Hailey Hanauska with the Fix Ballot Measure 110 campaign pointed to a different study in the Journal of Health Economics that shows a 23% increase in overdose deaths from February 2021 to December 2021 — and attributes that jump to decriminalization.

“The point, regardless of either study, is that overdose rates in Oregon are skyrocketing, and we need to use all tools available to help move people into treatment and recovery,” Hanauska wrote in an emailed statement.

Initiative backers say Measure 110 has led to increased crime and exacerbated the existing homeless and mental health crises.

But a second study out of NYU, also led by Davis, contradicts that narrative as well. That study found that Ballot Measure 110 reduced the number of arrests for drug possession but did not lead to an increase in violent crime arrests. The study also looked at arrest rates for curfew violations, loitering, vagrancy, trespassing and disorderly conduct. Davis said arrests for those categories increased in Oregon after Measure 110 took effect but said there isn’t evidence to suggest the frequency of those offenses actually increased.

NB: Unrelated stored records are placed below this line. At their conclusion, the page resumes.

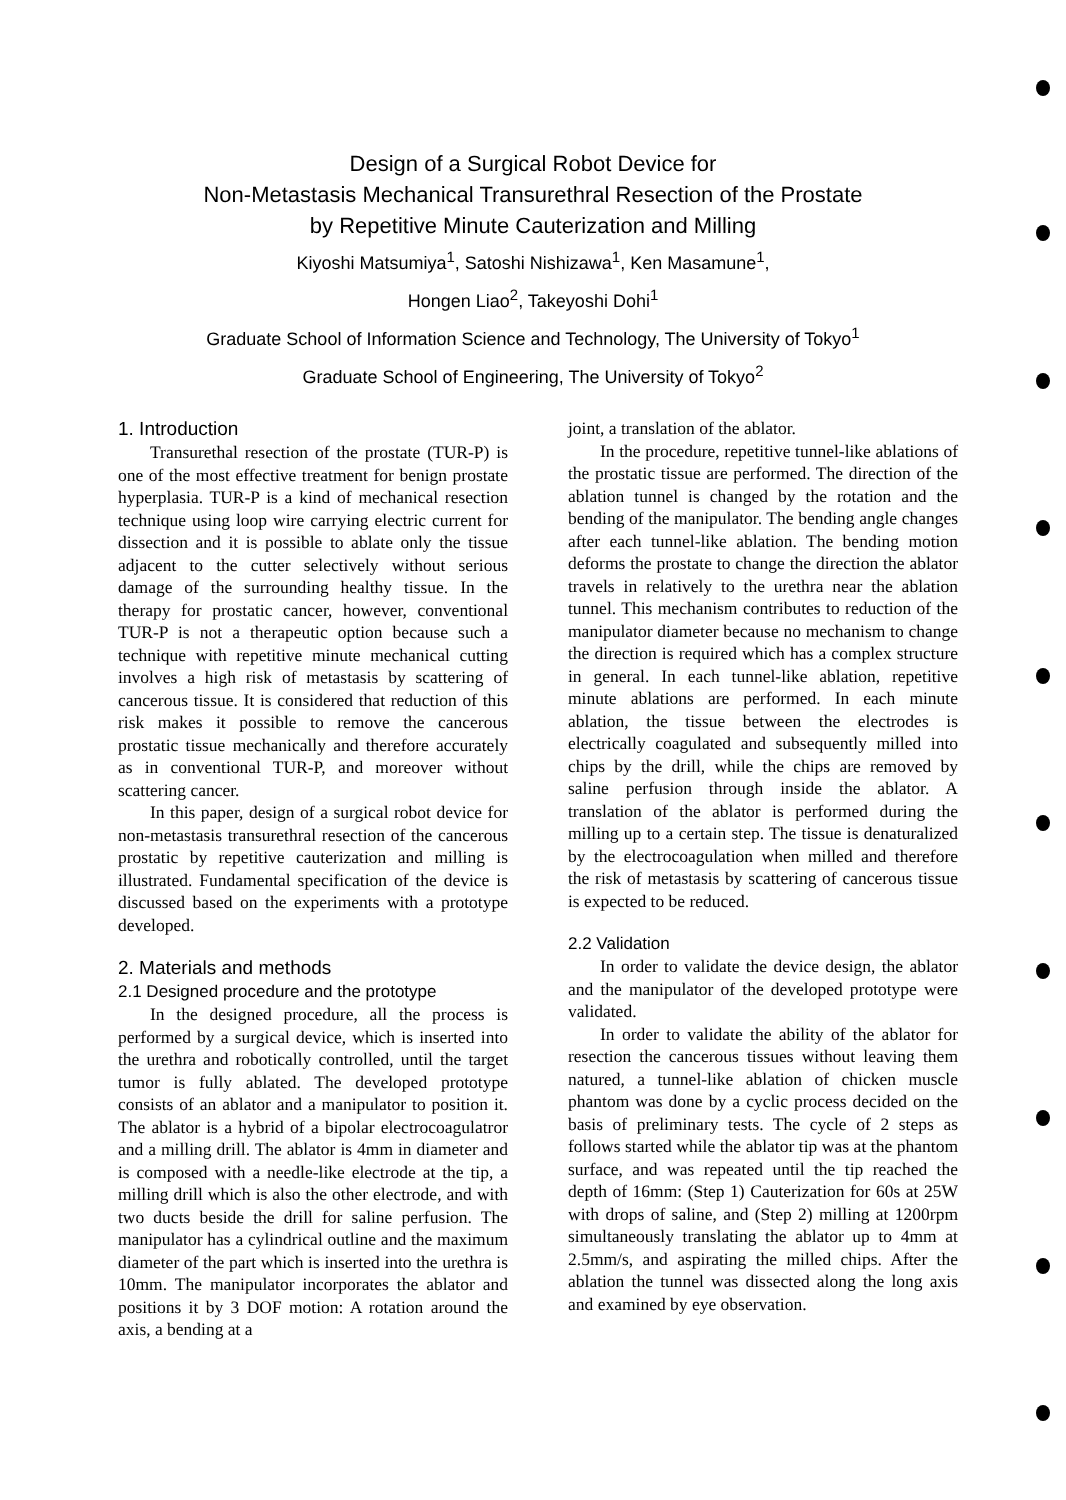Design of a Surgical Robot Device for
Non-Metastasis Mechanical Transurethral Resection of the Prostate
by Repetitive Minute Cauterization and Milling
Kiyoshi Matsumiya<sup>1</sup>, Satoshi Nishizawa<sup>1</sup>, Ken Masamune<sup>1</sup>,
Hongen Liao<sup>2</sup>, Takeyoshi Dohi<sup>1</sup>
Graduate School of Information Science and Technology, The University of Tokyo<sup>1</sup>
Graduate School of Engineering, The University of Tokyo<sup>2</sup>
1. Introduction
Transurethal resection of the prostate (TUR-P) is one of the most effective treatment for benign prostate hyperplasia. TUR-P is a kind of mechanical resection technique using loop wire carrying electric current for dissection and it is possible to ablate only the tissue adjacent to the cutter selectively without serious damage of the surrounding healthy tissue. In the therapy for prostatic cancer, however, conventional TUR-P is not a therapeutic option because such a technique with repetitive minute mechanical cutting involves a high risk of metastasis by scattering of cancerous tissue. It is considered that reduction of this risk makes it possible to remove the cancerous prostatic tissue mechanically and therefore accurately as in conventional TUR-P, and moreover without scattering cancer.
In this paper, design of a surgical robot device for non-metastasis transurethral resection of the cancerous prostatic by repetitive cauterization and milling is illustrated. Fundamental specification of the device is discussed based on the experiments with a prototype developed.
2. Materials and methods
2.1 Designed procedure and the prototype
In the designed procedure, all the process is performed by a surgical device, which is inserted into the urethra and robotically controlled, until the target tumor is fully ablated. The developed prototype consists of an ablator and a manipulator to position it. The ablator is a hybrid of a bipolar electrocoagulatror and a milling drill. The ablator is 4mm in diameter and is composed with a needle-like electrode at the tip, a milling drill which is also the other electrode, and with two ducts beside the drill for saline perfusion. The manipulator has a cylindrical outline and the maximum diameter of the part which is inserted into the urethra is 10mm. The manipulator incorporates the ablator and positions it by 3 DOF motion: A rotation around the axis, a bending at a
joint, a translation of the ablator.
In the procedure, repetitive tunnel-like ablations of the prostatic tissue are performed. The direction of the ablation tunnel is changed by the rotation and the bending of the manipulator. The bending angle changes after each tunnel-like ablation. The bending motion deforms the prostate to change the direction the ablator travels in relatively to the urethra near the ablation tunnel. This mechanism contributes to reduction of the manipulator diameter because no mechanism to change the direction is required which has a complex structure in general. In each tunnel-like ablation, repetitive minute ablations are performed. In each minute ablation, the tissue between the electrodes is electrically coagulated and subsequently milled into chips by the drill, while the chips are removed by saline perfusion through inside the ablator. A translation of the ablator is performed during the milling up to a certain step. The tissue is denaturalized by the electrocoagulation when milled and therefore the risk of metastasis by scattering of cancerous tissue is expected to be reduced.
2.2 Validation
In order to validate the device design, the ablator and the manipulator of the developed prototype were validated.
In order to validate the ability of the ablator for resection the cancerous tissues without leaving them natured, a tunnel-like ablation of chicken muscle phantom was done by a cyclic process decided on the basis of preliminary tests. The cycle of 2 steps as follows started while the ablator tip was at the phantom surface, and was repeated until the tip reached the depth of 16mm: (Step 1) Cauterization for 60s at 25W with drops of saline, and (Step 2) milling at 1200rpm simultaneously translating the ablator up to 4mm at 2.5mm/s, and aspirating the milled chips. After the ablation the tunnel was dissected along the long axis and examined by eye observation.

“I personally think it’s probably more … that the cops are like, ‘Well, I can’t arrest you for the drugs, but I told you to move along and you didn’t. So I’m giving you a ticket for that,’” Davis said.

Fewer arrests could eventually reduce overdoses. Research has shown incarceration increases the risk of future overdose. And just being arrested on a drug charge increases someone’s overdose risk, even if that person isn’t incarcerated.

Despite a reduction in arrest rates, the study released on Wednesday didn’t find a corresponding reduction in overdoses. That might be because the data was limited to the first year of implementation and the positive impacts of fewer arrests might be slower to materialize, the study’s authors wrote.

“My opinion is that, if you have a policy change that results in fewer arrests of people just for possessing or using drugs … that’s a good policy change because there are all kinds of harms we know associated with arresting people,” Davis said.